The resolution also:

  • Proclaims that the academic missions of medical education training programs should not be compromised by its owner’s fiduciary responsibilities to corporate or for-profit owners.
  • Supports publicly funded independent research on the effects of PE investments on graduate medical education in the United States.
  • Encourages greater transparency in PE transactions involving hospitals and other healthcare facilities.
  • Challenges hospitals and doctors considering a corporate investment or partnership to contemplate the ongoing education and welfare of residents who train under physicians in that practice, including weighing the potential financial fallout on trainees.

Prior history

The AMA’s November 2022 resolution was not the first time the organization has sounded the alarm about some of the negative impacts of private equity investment in the healthcare industry.

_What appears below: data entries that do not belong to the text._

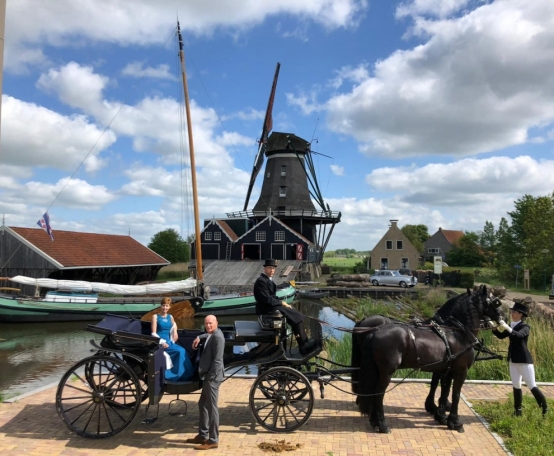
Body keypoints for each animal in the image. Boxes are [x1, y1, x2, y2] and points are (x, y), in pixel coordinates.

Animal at [352, 286, 498, 432]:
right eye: (496, 302)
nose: (499, 319)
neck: (458, 332)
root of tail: (374, 331)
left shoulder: (446, 369)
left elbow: (443, 388)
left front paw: (440, 414)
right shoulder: (461, 370)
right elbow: (455, 394)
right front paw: (455, 421)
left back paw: (375, 421)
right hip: (387, 371)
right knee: (378, 393)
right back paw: (382, 424)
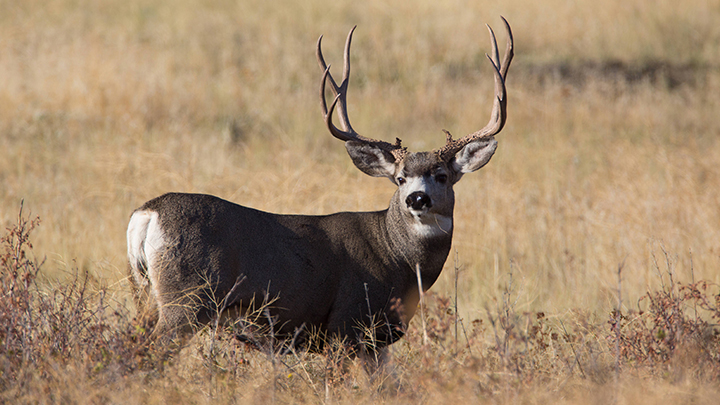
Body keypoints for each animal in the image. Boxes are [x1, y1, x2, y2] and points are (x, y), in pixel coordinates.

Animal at [128, 17, 512, 356]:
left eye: (442, 175)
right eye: (400, 178)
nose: (417, 198)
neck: (397, 259)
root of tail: (147, 214)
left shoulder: (377, 343)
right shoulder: (348, 323)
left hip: (143, 294)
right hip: (186, 299)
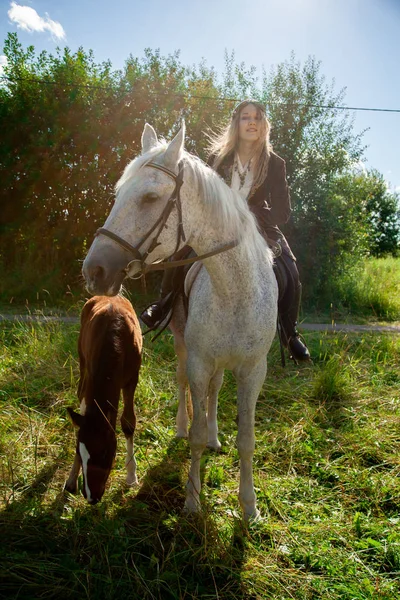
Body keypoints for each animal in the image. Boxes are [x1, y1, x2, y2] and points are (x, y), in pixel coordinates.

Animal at [64, 298, 142, 504]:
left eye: (105, 453)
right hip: (82, 361)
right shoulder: (90, 377)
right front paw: (72, 478)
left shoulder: (132, 380)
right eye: (80, 452)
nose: (91, 496)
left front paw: (131, 476)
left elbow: (128, 423)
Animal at [83, 123, 278, 520]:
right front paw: (192, 499)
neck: (234, 290)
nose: (94, 271)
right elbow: (197, 432)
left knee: (216, 391)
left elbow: (247, 439)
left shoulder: (253, 369)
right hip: (183, 346)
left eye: (150, 197)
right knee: (184, 384)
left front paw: (249, 506)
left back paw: (217, 436)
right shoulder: (200, 361)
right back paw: (181, 429)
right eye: (118, 194)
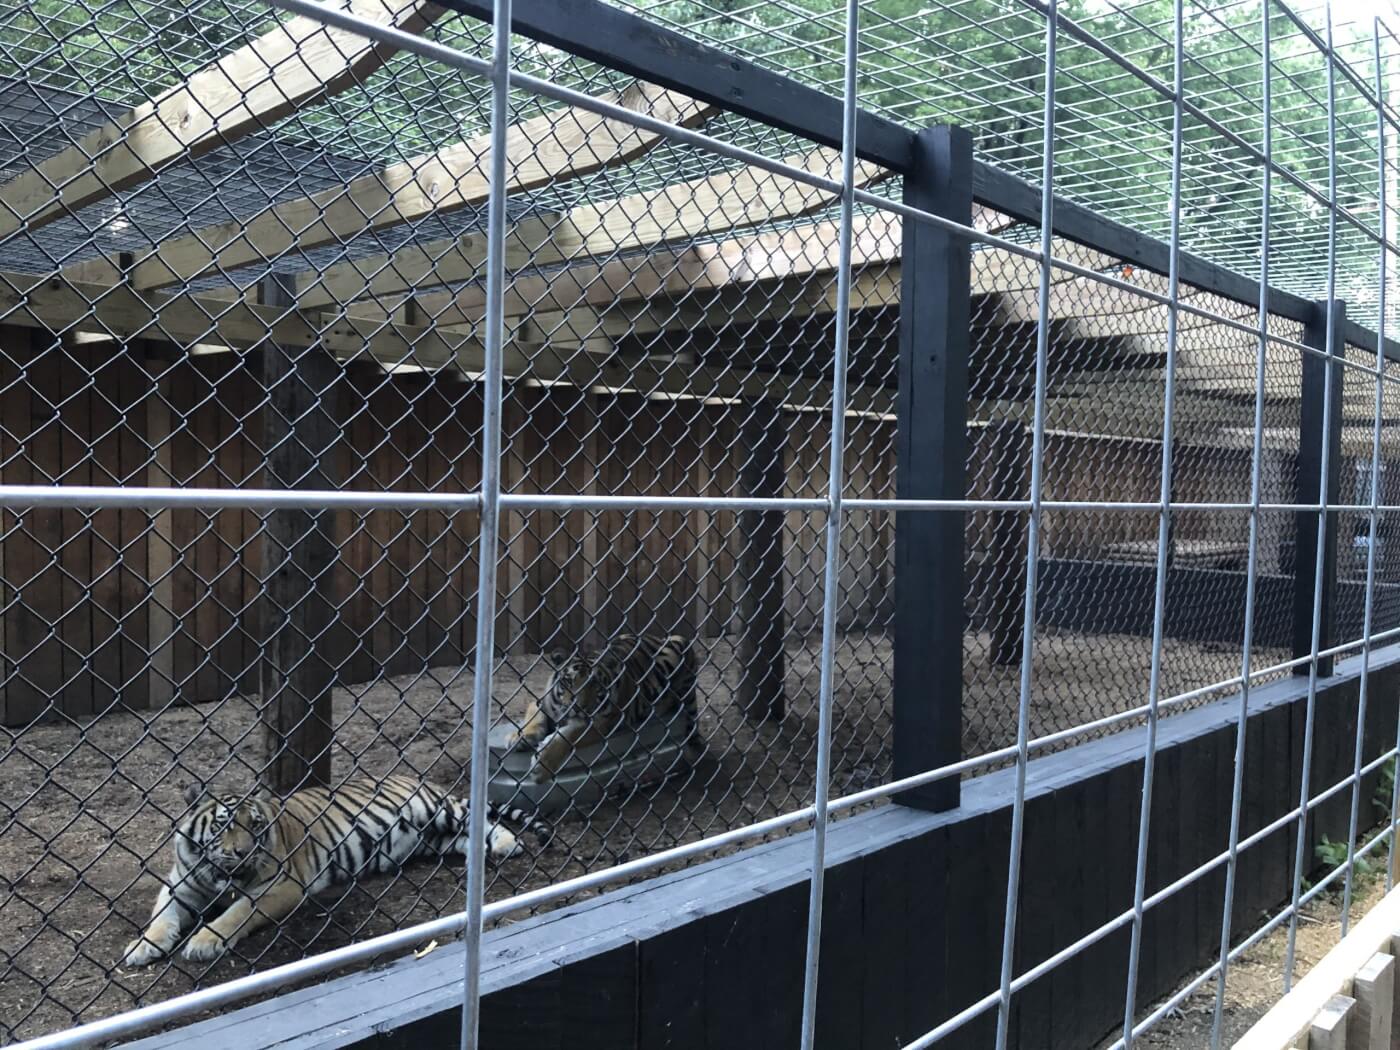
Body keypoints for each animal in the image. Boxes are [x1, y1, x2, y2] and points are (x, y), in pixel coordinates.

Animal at [121, 772, 546, 968]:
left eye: (255, 826)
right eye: (224, 826)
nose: (243, 852)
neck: (218, 875)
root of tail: (414, 777)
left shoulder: (280, 886)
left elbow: (237, 912)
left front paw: (205, 940)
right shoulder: (179, 885)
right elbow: (161, 916)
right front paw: (143, 946)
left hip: (437, 811)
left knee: (480, 820)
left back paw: (506, 844)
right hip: (433, 840)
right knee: (464, 838)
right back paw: (480, 855)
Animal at [509, 632, 700, 784]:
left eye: (594, 685)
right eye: (569, 681)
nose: (578, 707)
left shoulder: (603, 723)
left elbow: (568, 735)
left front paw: (541, 768)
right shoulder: (541, 702)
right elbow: (535, 716)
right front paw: (519, 738)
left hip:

In an August 1, 2022 article on its website, the AMA labeled the PE industry’s bottom-line strategy as detrimental to the American healthcare system.

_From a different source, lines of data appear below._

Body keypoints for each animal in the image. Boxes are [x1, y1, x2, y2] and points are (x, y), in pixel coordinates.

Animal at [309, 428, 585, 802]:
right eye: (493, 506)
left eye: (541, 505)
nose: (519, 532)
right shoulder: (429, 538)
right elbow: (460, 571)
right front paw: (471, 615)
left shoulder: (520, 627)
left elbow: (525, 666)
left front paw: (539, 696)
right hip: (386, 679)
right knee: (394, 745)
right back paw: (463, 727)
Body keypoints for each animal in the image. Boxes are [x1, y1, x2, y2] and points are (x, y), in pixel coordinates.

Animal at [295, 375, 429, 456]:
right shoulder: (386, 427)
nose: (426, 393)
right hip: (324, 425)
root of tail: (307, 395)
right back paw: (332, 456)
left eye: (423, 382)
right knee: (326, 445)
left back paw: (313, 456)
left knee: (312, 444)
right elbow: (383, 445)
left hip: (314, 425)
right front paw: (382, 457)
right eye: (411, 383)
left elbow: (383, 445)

The AMA is not the only entity turning up the heat on private equity’s involvement in the healthcare industry.

In October 2022, the Federal Trade Commission and the Department of Justice both vowed to increase their scrutiny on PE transactions amid a growing chorus of concerns about PE investment, the quality of health care, and patient access to healthcare post-merger.

Current DOJ and FTC leadership have indicated a policy shift from the Trump administration’s stance on PE transactions, particularly deals involving healthcare. The two agencies said they will scrutinize both board appointments to ensure antitrust violations have not occurred and PE transactions themselves, regardless of whether the company made a filing pursuant to the Hart-Scott-Rodino Antitrust Improvements Act of 1976.